留意点を列挙しておこう。第一に、NAMを思想的源流とするインド主導のグローバル・サウスの流れには、ロシアはもちろん、中国も入っていない。共産国である(あった)中国は、NAMのオブザーバーの地位は持っているが、正式参加国ではない。サミットについて言えば、インド政府は、中国は招待していない、と明言している。
日本では、グローバル・サウスを勝手に非欧米諸国の連合体のように理解してしまいがちなので、中国やロシアとの関係で、グローバル・サウスを理解しようとしがちだ。だが少なくともインドが主導するグローバル・サウスの理解は、それではない。
グローバル・サウスの盟主の地位を争って中国とインドが主導権争いをするのではないか、といった話もよく見るが、意味不明である。

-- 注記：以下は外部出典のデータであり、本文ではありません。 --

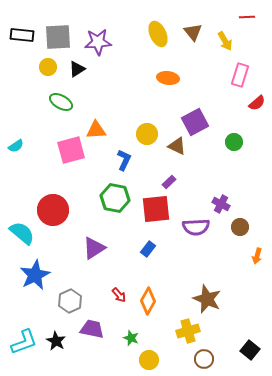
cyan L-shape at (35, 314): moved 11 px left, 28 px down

グローバル・サウスに実体はない。それは組織体ではない。オンライン開催で会議を開いて意見共有を図る場だけを設定している「グローバル・サウスの声サミット」にしても、新しい国際組織の準備のようなものでは全くなく、インド政府にそのようなものを作る意図がある素振りも全くない。
個別的な地域や国に対して、中国とインドが影響力の競争関係を持つことは当然ある。バングラデシュ、スリランカ、モルディブなど南アジア諸国が典型例だが、より広範に、世界的規模での影響力の競争は始まっていると考えてよい。だがそれは「グローバル・サウスの盟主」といった架空の疑似組織体の長のような地位を想像して描写する状況とは、全く異なる。グローバル・サウスは、いわば思想的な結びつきであり、実体を持っていない。
第二に、インド主導の「グローバル・サウスの声サミット」のイニシアチブを、G7とBRICSが対峙する構図に当てはめて理解しようとする傾向も、間違いだ。インドがやっているのは、BRICS強化の試みではない。
「グローバル・サウスの声サミット」参加国リストをよく見てみるべきだ。もともとのBRICSの5カ国から参加しているのは、主催国のインドだけだ。ロシアや中国だけではない。ブラジルや南アフリカも、参加していない。